Kate McCombs, MPH is a NYC-based sex educator + blogger. She's the founder of Sex Geekdom, a global community for sex educators, researchers, and other folks who love having geeky conversations about sex.

  • Debby Herbenick

    My partner and I share the same differences in cleaning – I stack mail and scrub dirt. He’s tidy but rarely notices dust or dirt. Which means we both think that we, ourselves, are the clean ones and the other one is dirty.

  • Laura

    We are similar, but we both have worked it out so we each have our personal “jobs” around the house, some are “cleaning” (scrubbing things), and some are “tidying” (arranging things and de-cluttering). But since we are humans who actually inhabit our space daily, there is always something more to do. Even better than figuring out what each of our roles in housekeeping are was realizing that there is a level of mess that we can live with, because perfection is an unattainable and unrealistic goal.

  • JH

    Great post!

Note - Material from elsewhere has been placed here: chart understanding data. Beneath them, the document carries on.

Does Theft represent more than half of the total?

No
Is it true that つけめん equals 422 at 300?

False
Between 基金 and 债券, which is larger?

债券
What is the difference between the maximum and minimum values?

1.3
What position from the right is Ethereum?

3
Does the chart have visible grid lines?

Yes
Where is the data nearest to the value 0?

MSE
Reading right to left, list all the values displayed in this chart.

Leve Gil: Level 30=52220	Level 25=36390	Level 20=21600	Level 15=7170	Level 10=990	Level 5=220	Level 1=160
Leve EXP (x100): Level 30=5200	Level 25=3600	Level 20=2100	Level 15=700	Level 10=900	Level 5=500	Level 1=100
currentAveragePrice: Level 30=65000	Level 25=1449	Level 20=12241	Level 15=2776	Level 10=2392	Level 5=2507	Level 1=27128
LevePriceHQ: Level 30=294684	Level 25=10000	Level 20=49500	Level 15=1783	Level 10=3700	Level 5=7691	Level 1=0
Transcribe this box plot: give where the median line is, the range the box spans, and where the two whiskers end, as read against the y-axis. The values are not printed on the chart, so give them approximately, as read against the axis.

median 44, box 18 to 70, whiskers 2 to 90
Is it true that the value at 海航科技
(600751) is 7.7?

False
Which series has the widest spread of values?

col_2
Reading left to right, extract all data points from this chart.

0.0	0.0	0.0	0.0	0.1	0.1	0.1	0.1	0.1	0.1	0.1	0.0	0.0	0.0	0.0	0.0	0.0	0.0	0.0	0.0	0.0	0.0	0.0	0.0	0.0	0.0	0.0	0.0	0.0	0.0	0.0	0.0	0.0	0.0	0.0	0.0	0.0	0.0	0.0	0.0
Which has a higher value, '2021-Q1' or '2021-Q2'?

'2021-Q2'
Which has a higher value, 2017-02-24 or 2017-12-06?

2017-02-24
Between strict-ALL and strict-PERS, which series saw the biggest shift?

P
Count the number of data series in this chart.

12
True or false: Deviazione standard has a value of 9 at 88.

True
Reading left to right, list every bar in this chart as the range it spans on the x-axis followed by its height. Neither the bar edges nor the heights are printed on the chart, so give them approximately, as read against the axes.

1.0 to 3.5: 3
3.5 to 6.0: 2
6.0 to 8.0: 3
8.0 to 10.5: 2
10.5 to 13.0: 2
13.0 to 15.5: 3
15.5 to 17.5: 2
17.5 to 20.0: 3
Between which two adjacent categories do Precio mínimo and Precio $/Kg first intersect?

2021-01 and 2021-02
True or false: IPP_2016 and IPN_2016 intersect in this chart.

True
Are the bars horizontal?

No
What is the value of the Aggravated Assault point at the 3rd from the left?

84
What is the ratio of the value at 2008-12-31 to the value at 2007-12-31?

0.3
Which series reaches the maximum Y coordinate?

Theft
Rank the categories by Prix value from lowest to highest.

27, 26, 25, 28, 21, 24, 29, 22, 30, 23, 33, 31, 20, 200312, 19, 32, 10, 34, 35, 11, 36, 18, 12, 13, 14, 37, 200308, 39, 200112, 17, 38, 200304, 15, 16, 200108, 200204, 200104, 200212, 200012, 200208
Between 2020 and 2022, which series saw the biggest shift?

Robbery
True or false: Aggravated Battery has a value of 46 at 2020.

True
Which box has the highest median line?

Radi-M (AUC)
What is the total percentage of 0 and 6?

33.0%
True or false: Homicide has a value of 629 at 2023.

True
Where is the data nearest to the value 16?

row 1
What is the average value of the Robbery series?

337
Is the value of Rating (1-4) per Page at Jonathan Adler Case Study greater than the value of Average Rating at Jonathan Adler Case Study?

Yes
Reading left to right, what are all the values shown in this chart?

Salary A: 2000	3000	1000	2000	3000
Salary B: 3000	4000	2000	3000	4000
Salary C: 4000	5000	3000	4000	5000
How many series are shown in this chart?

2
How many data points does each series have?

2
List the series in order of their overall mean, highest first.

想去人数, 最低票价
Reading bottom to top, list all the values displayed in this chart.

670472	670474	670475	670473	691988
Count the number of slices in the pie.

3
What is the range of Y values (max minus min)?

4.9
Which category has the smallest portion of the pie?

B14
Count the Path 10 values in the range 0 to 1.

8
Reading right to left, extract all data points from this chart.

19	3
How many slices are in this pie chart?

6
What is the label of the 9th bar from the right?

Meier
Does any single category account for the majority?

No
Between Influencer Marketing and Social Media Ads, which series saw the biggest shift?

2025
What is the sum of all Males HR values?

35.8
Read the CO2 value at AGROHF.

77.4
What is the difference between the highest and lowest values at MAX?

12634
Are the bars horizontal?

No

Welcome to MSP!

  • Kate McCombs

    I’m glad you liked the post and thank you for the welcome!

  • Kate McCombs

    I love that you said, “a level of mess that we can live with.” I think that’s an important point. Very often, there are things in your life more important than cleaning. I think being comfortable with a certain amount of chaos and uncertainty helps make relationships, and life in general, more wonderful.

  • Kate McCombs

    I’m curious if there is a gender component to this differing definitions thing – I would guess so. Any thoughts about why? Another thought: my husband is far-sighted and I’ve suspected his lack of dirt awareness can be partially attributable to his vision. Conversely, I’m near-sighted. I wonder if there’s anything to that?

    I love hearing that you and your partner also have this issue: I feel a lovely sense of shared reality!

  • Tiffany Neal

    Hi Kate! I’m the one who cares about tidiness, and my husband about cleanliness. Just another counter-example for your gender stats. ;) But anyway, I agree about how important it is to clarify understanding in all aspects of a relationship. Keep up the great blogging!